Extractor and GraphSearch depend on the search index for PoolParty managed by Solr. Therefore, they are clustered when Solr is clustered and no additional configuration is required. 

Cluster Behaviors

After the aforementioned installation and configuration, the cluster is online and ready to use. Expected behaviors are as follows and should be verified before load balancing:

  • All project updates on the master node are propagated to all slave nodes. Thesaurus Server thesaurus services (i.e., API request paths starting with /PoolParty/api/thesaurus) are accessible from slave nodes with a difference of time window defined in the project synchronization interval.
  • Extraction model calculated on the master node are propagated to all slave nodes. Extractor categorization and extraction services (i.e., API request paths starting with /extractor/api{categorization|extract|annotate}) are accessible from slave nodes with a difference of time window defined in the Solr configuration (20 seconds by default).
  • Document updates on search index on the master node are propagated to all slave nodes. GraphSearch search and suggestion services (i.e., API request paths starting with /GraphSearch/api/{search|suggest}) are accessible from slave nodes with a difference of time window defined in the Solr configuration (20 seconds by default).

Recommended Load Balancer Configuration

Load balancers should be placed on top of the cluster and configured with the following rules:

  • All incoming GET requests on Thesaurus Server thesaurus services (i.e., API request paths starting with /PoolParty/api/thesaurus) can be load balanced on the entire cluster.
  • All incoming POST requests on Thesaurus Server thesaurus services (i.e., API request paths starting with /PoolParty/api/thesaurus) and GET and POST requests on other services of Thesaurus Server (i.e., API request paths starting with /PoolParty/api/{corpusmanagement|user|schema}) must only be routed to the Thesaurus Server on the master node.
  • All incoming GET and POST requests on Extractor categorization and extraction services (i.e., API request paths starting with /extractor/api{categorization|extract|annotate}) can be load balanced on the entire cluster.
  • All incoming GET and POST requests on GraphSearch search, recommendation and suggestion services (i.e., API request paths starting with /GraphSearch/api{search|suggest|recommend}) can be load balanced on the entire cluster and requests on other services of GraphSearch must only be routed to the GraphSearch on the master node.

When any component (Thesaurus Server, Extractor or GraphSearch) on the master node is down, the same components on all slave nodes become read only.
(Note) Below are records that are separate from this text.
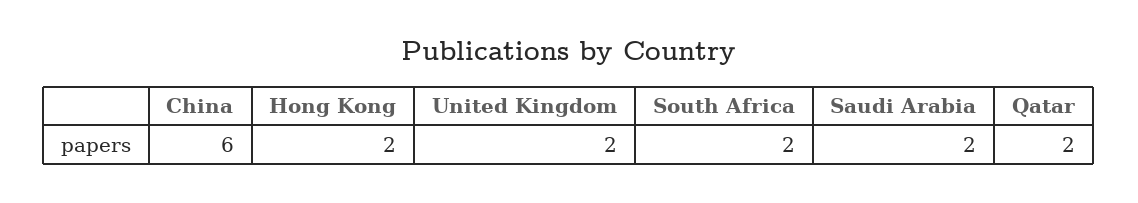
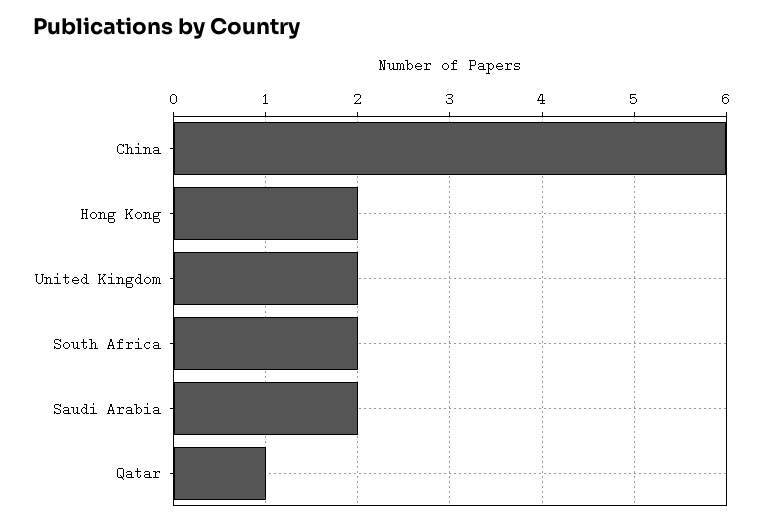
  {
    "China": 6,
    "Hong Kong": 2,
    "United Kingdom": 2,
    "South Africa": 2,
    "Saudi Arabia": 2,
-   "Qatar": 2
+   "Qatar": 1
  }

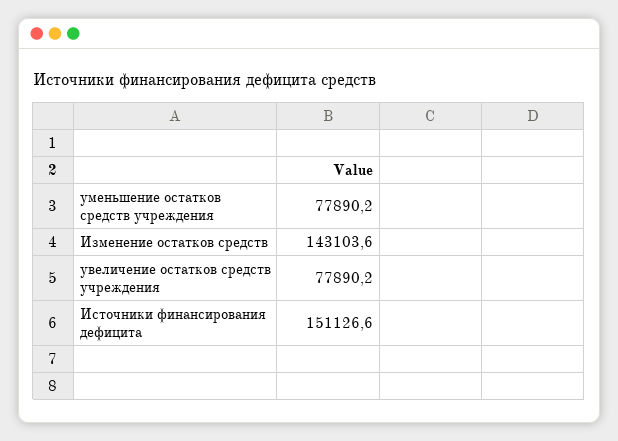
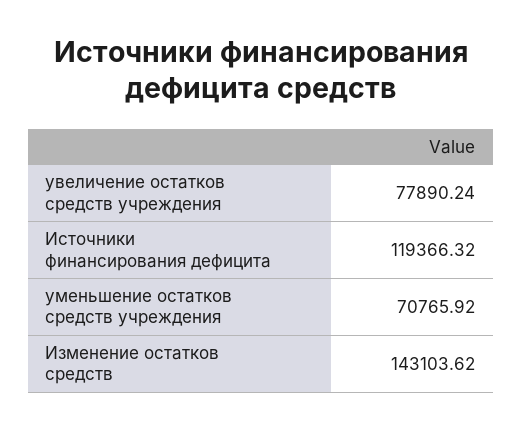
  {
-   "уменьшение остатков средств учреждения": 77890.2,
+   "уменьшение остатков средств учреждения": 70765.92,
    "Изменение остатков средств": 143103.62,
    "увеличение остатков средств учреждения": 77890.24,
-   "Источники финансирования дефицита": 151126.6
+   "Источники финансирования дефицита": 119366.32
  }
Write operations are allowed only to the master node.

Client System Configuration

PoolParty clusters will be used to serve the external client systems for any certain business logic, and most of the interactions will be performed via APIs. All requests should be configured with the following rules:

  • Use project textual identifier instead of project UUID for services of Thesaurus Server requiring a project identifier in service path parameter. For example, use "/PoolParty/api/thesaurus/example/concept" instead of "/PoolParty/api/thesaurus/12345678-1234-1234-1234-123456789012/concept" as request path for service Get Concept, where "example" is the textual identifier used as part of concept URI and "12345678-1234-1234-1234-123456789012" is the UUID of the project. Although both of them can be used to reference a project, the UUID may be different when importing a project to a slave without changing UUID.
  • Use the UUID of a project in Thesaurus Server on the master node for services of Extractor and GraphSearch requiring a project identifier in service request parameter, since the search index is built from Thesaurus Server on the master node.